2.3 Caring for Cuttings

To ensure the success of your cherry tree cuttings, it is important to provide them with the right care. Keep the soil consistently moist but not waterlogged, as this can cause the cutting to rot. Provide some shade for the cutting to prevent it from drying out in direct sunlight. Monitor the cutting for signs of growth, such as new leaves or roots, and be patient as it may take several weeks for roots to develop. Once the cutting has established roots, you can transplant it into a larger pot or directly into the ground.

3. Propagating Cherry Trees by Grafting

Grafting is a common method used by gardeners to propagate cherry trees. This technique involves joining the tissues of two plants together to create a new tree with desired characteristics. Here are the steps involved in propagating cherry trees by grafting:

3.1 Selecting Rootstock and Scion

  • Rootstock: The rootstock is the lower part of the graft where the roots will develop. It is important to select a rootstock that is compatible with the scion and provides the desired characteristics such as disease resistance and growth vigor.
  • Scion: The scion is the upper part of the graft that will produce the desired fruit. It is essential to choose a scion from a healthy and productive cherry tree to ensure successful grafting.

3.2 Grafting Techniques

There are several grafting techniques that can be used to propagate cherry trees, including:

  • Whip and Tongue Graft: This technique involves making a diagonal cut in both the rootstock and scion, then joining them together to form a V-shape.
  • Cleft Graft: In this method, a vertical cut is made in the rootstock, and the scion is inserted into the cleft.
  • Bud Graft: This technique involves inserting a single bud from the scion into a T-shaped cut in the rootstock.

Choose the grafting technique that best suits your skill level and the size of the cherry tree you are propagating.

3.3 Aftercare for Grafted Trees

After grafting the cherry trees, it is essential to provide proper aftercare to ensure their success. Here are some tips for aftercare:

  • Protect the Graft: Wrap the graft union with grafting tape or a grafting compound to protect it from drying out and pathogens.
  • Provide Adequate Water and Nutrients: Keep the soil around the grafted tree moist but not waterlogged. Fertilize the tree with a balanced fertilizer to promote healthy growth.
  • Monitor for Signs of Stress: Watch for signs of stress such as wilting or discoloration and take action promptly to address any issues.

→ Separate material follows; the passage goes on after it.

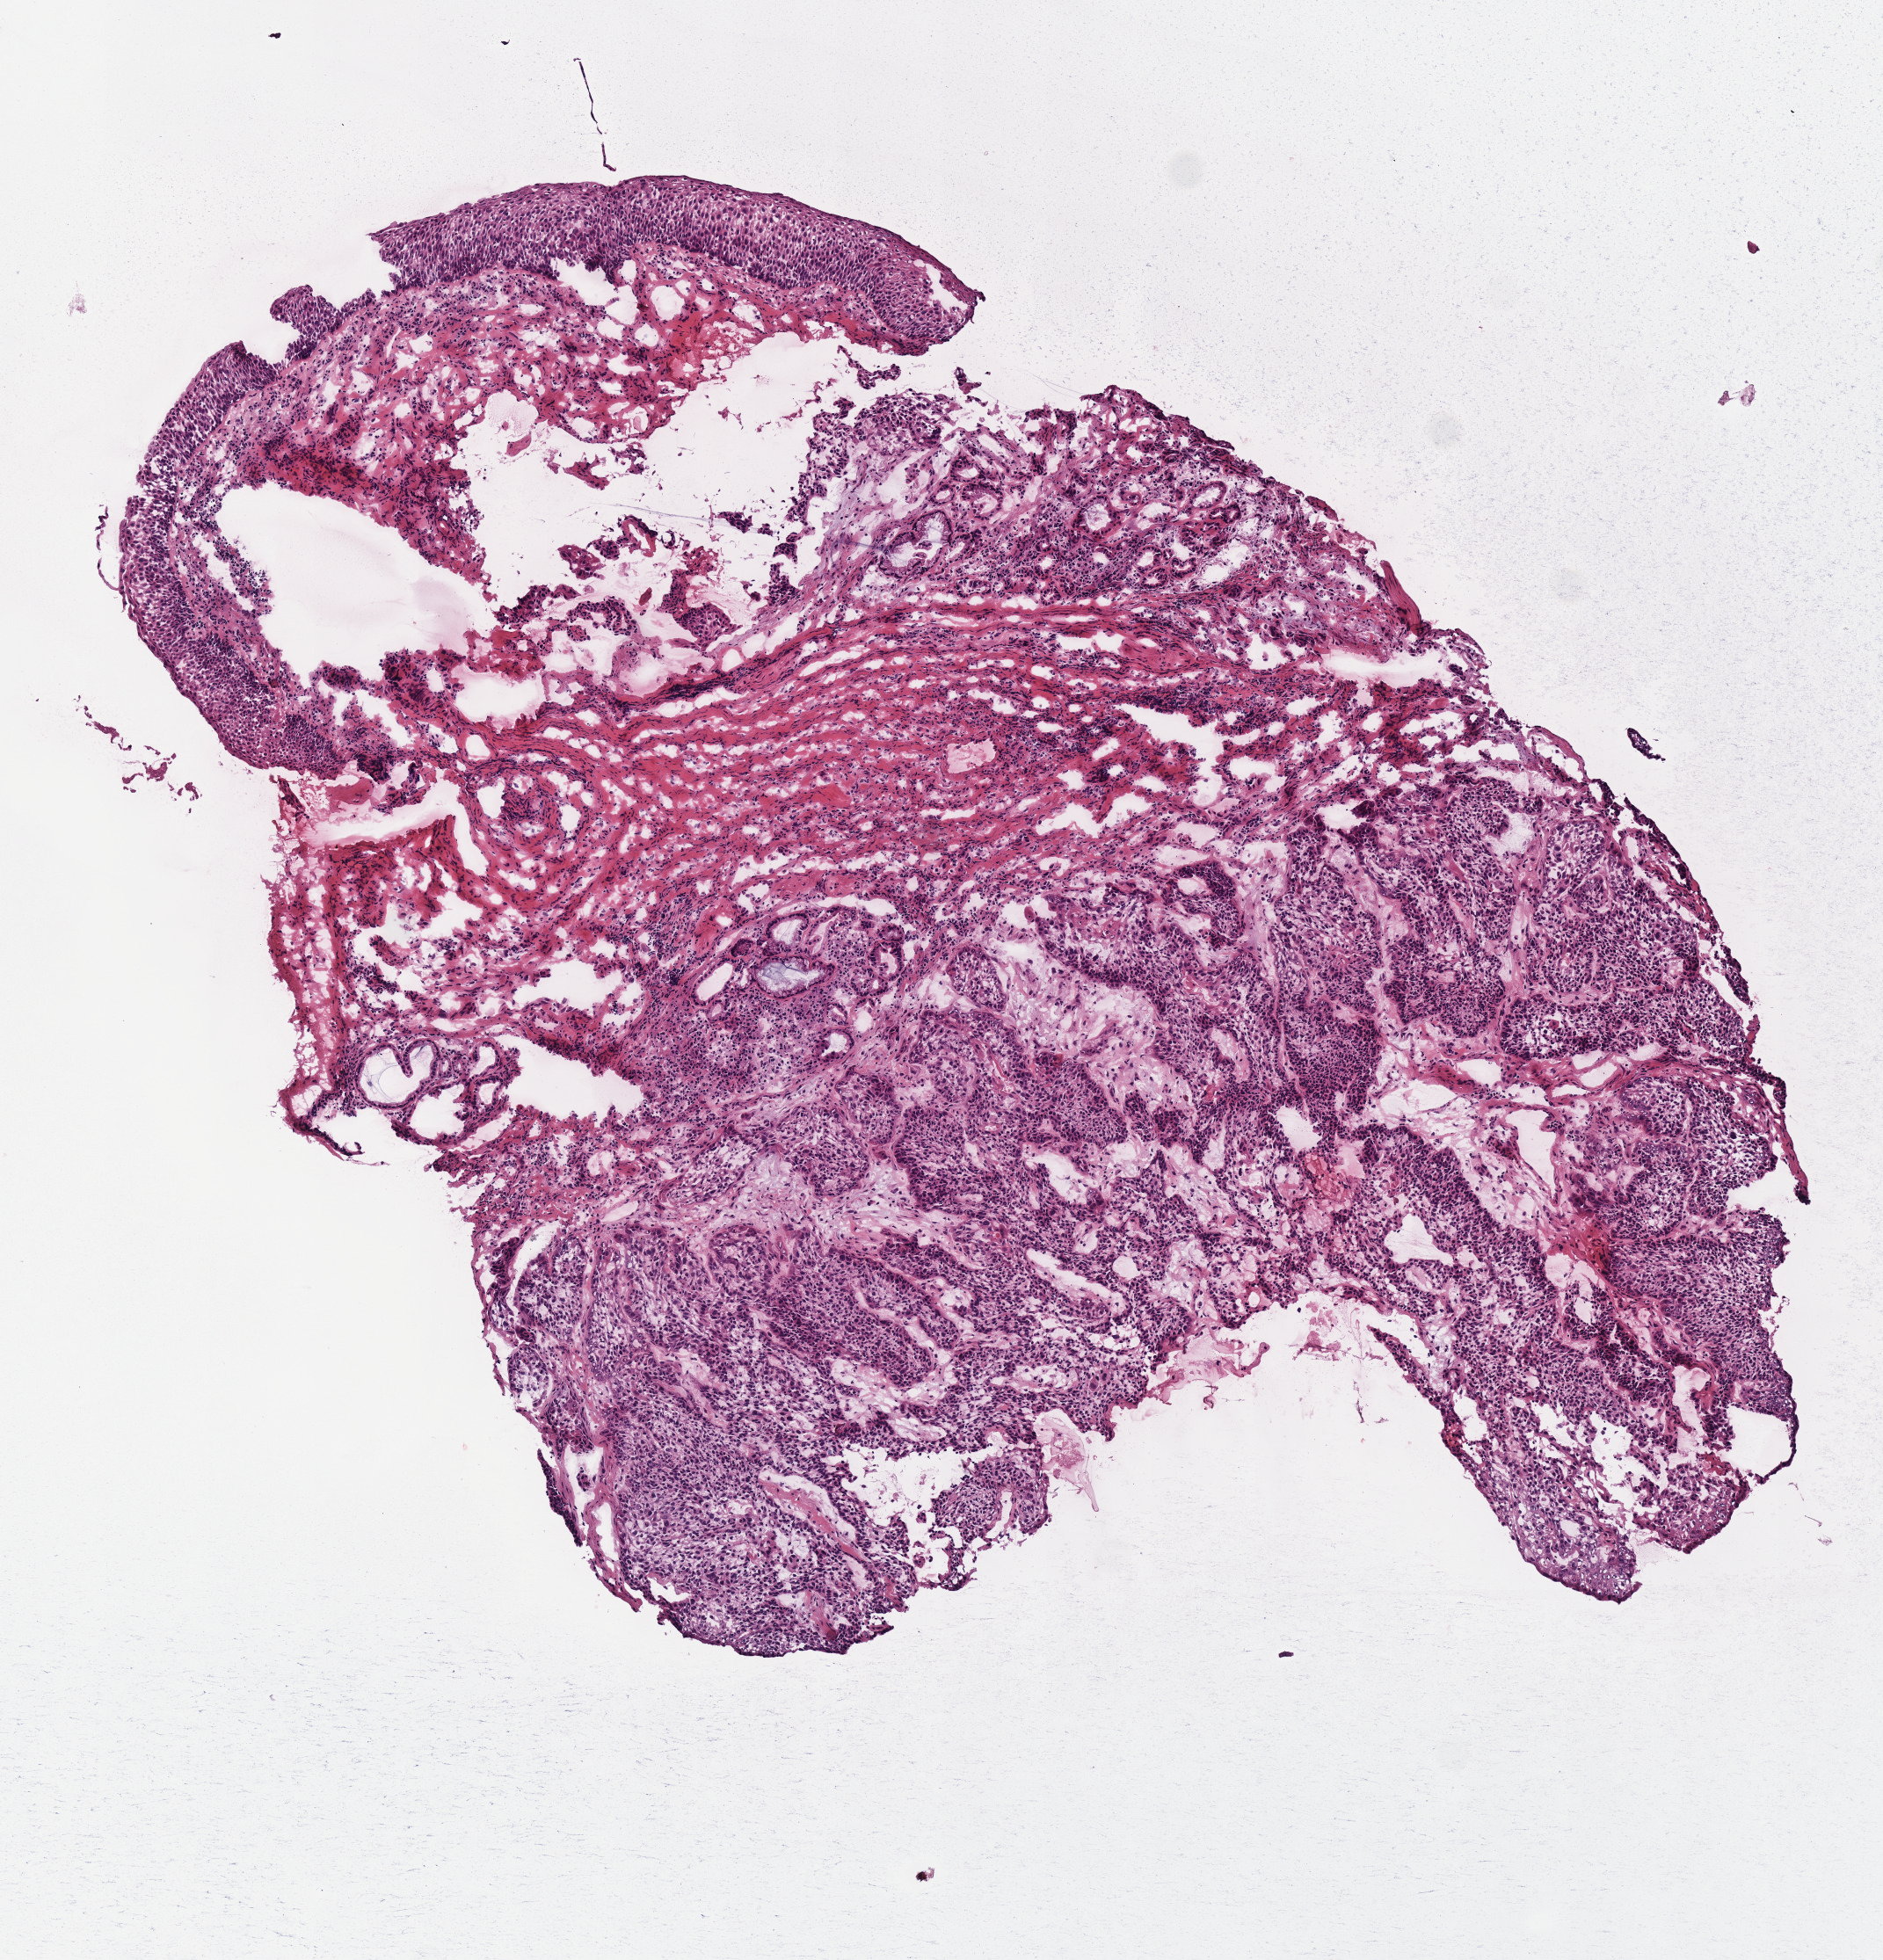
Digitized Hematoxylin and eosin (H&E) stained tissue section (whole slide), low-resolution overview of the scanned area, about 4.2 x 4.4 mm; frozen section from the top of the tissue portion; sample: primary tumour, head and neck. Patient: male, age at initial diagnosis 53 years. Histologic grade: G3 (poorly differentiated). Pathologist review of this section (percent, as recorded): tumour cells 50%, tumour nuclei 60%, normal cells 25%, stromal cells 25%, necrosis 0%. Inflammatory infiltration, as recorded: lymphocyte infiltration 10%.
• diagnosis: Squamous cell carcinoma, NOS (larynx, NOS)
• laterality: left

By following these steps for aftercare, you can increase the chances of success when propagating cherry trees by grafting.


In conclusion, propagating cherry trees can be a rewarding and satisfying experience for any gardener. Whether you choose to use cuttings, grafting, or layering, each method has its own unique benefits and challenges. By following the tips and techniques outlined in this guide, you can successfully propagate cherry trees and enjoy the beauty of these stunning trees in your own garden. Remember to be patient and diligent in your efforts, and soon you will be rewarded with a flourishing cherry tree that you can be proud of. Happy gardening!